芦屋芸術|同人誌・現代詩・小説

亀に寄りそう

 昨夜は友達と夜六時過ぎに落ちあって阪神芦屋近辺の居酒屋で九時頃まで飲み、その足で近くのカラオケスナックで遊んだ。友達とは一回りくらい年が上なので、歌の傾向が違い、私の場合、戦後から七十年代くらいまでの昭和の歌。例えば、丸山圭子の「どうぞこのまま」や西島三重子の「池上線」などを歌った。

 帰宅すると日を越えて、翌日の午前一時に近かった。そういうわけで朝寝坊してしまった。起きたのは午前六時半。それから食事の用意、花瓶の水替え、気になっていた歯磨き粉などで汚れた洗面所の鏡をティシュペーパーで拭いて、庭掃除。もちろん、けさもカラスやスズメがご飯をお待ちかね。亀の池の側の六つの鉢植えで伸び放題になっていた雑草を抜き、花壇と鉢にホースではなくきょうはジョウロで水遣り。

 ここで手が止まった。土曜日なので一週間ぶりに亀の池の掃除をやらなければならないが、気力喪失。シャワーで汗を流して、パソコンの前に座ってしまった。

 だが気になって仕方なかった。亀が三十四年余り我が家で生活しているのも、言うまでもなく亀の寿命によるものであるが、私が彼の住環境や食生活、冬眠の準備などを常に配慮していたことも若干作用しているのではないか。
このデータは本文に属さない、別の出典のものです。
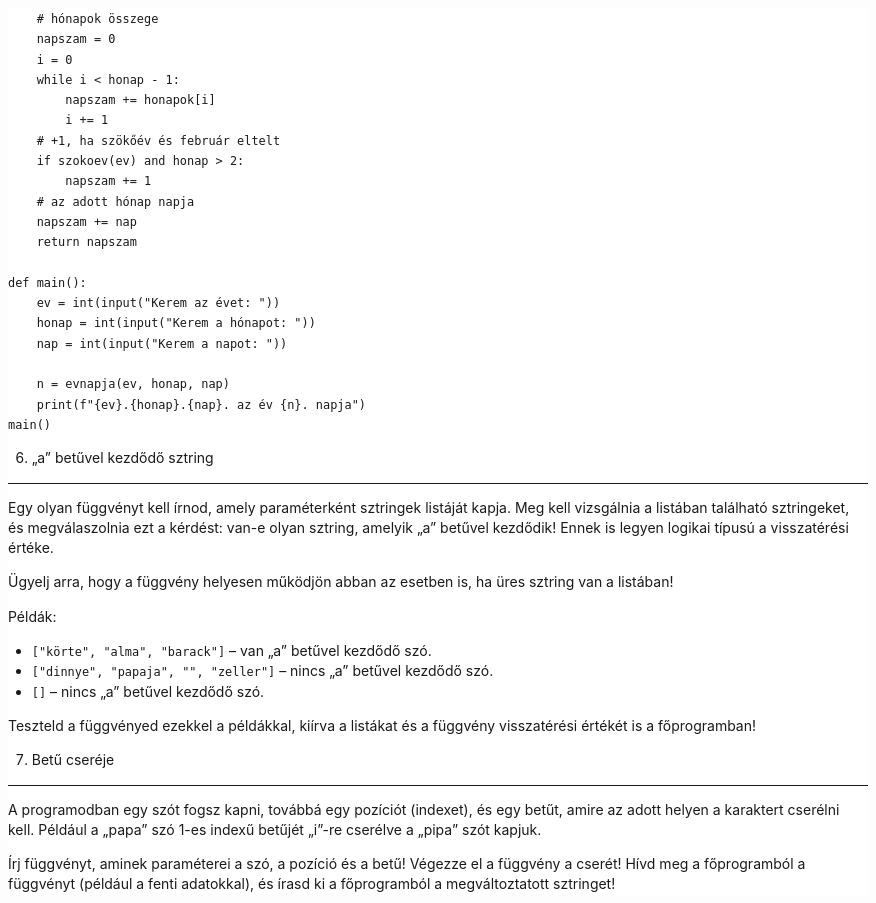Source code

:         # hónapok összege
        napszam = 0
        i = 0
        while i < honap - 1:
            napszam += honapok[i]
            i += 1
        # +1, ha szökőév és február eltelt
        if szokoev(ev) and honap > 2:
            napszam += 1
        # az adott hónap napja
        napszam += nap
        return napszam
     
    def main():
        ev = int(input("Kerem az évet: "))
        honap = int(input("Kerem a hónapot: "))
        nap = int(input("Kerem a napot: "))
     
        n = evnapja(ev, honap, nap)
        print(f"{ev}.{honap}.{nap}. az év {n}. napja")
    main()

6. „a” betűvel kezdődő sztring[](#6)
------------------------------------

Egy olyan függvényt kell írnod, amely paraméterként sztringek listáját kapja. Meg kell vizsgálnia a listában található sztringeket, és megválaszolnia ezt a kérdést: van-e olyan sztring, amelyik „a” betűvel kezdődik! Ennek is legyen logikai típusú a visszatérési értéke.

Ügyelj arra, hogy a függvény helyesen működjön abban az esetben is, ha üres sztring van a listában!

Példák:

*   `["körte", "alma", "barack"]` – van „a” betűvel kezdődő szó.
*   `["dinnye", "papaja", "", "zeller"]` – nincs „a” betűvel kezdődő szó.
*   `[]` – nincs „a” betűvel kezdődő szó.

Teszteld a függvényed ezekkel a példákkal, kiírva a listákat és a függvény visszatérési értékét is a főprogramban!

7. Betű cseréje[](#7)
---------------------

A programodban egy szót fogsz kapni, továbbá egy pozíciót (indexet), és egy betűt, amire az adott helyen a karaktert cserélni kell. Például a „papa” szó 1-es indexű betűjét „i”-re cserélve a „pipa” szót kapjuk.

Írj függvényt, aminek paraméterei a szó, a pozíció és a betű! Végezze el a függvény a cserét! Hívd meg a főprogramból a függvényt (például a fenti adatokkal), és írasd ki a főprogramból a megváltoztatott sztringet!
早めの昼食を取り、芦屋浜を散歩しながら、帰ったら亀の池を掃除しよう、心にそう言いきかせていた。

 午後一時過ぎから亀の池を掃除した。掃除しているあいだ、亀は庭を嬉しそうに散歩している。亀より先には死ねない、私はそんなことを考えていた。

 

*写真は、掃除が終わって、私と遊ぶのも終わって、綺麗になった池に帰宅した亀。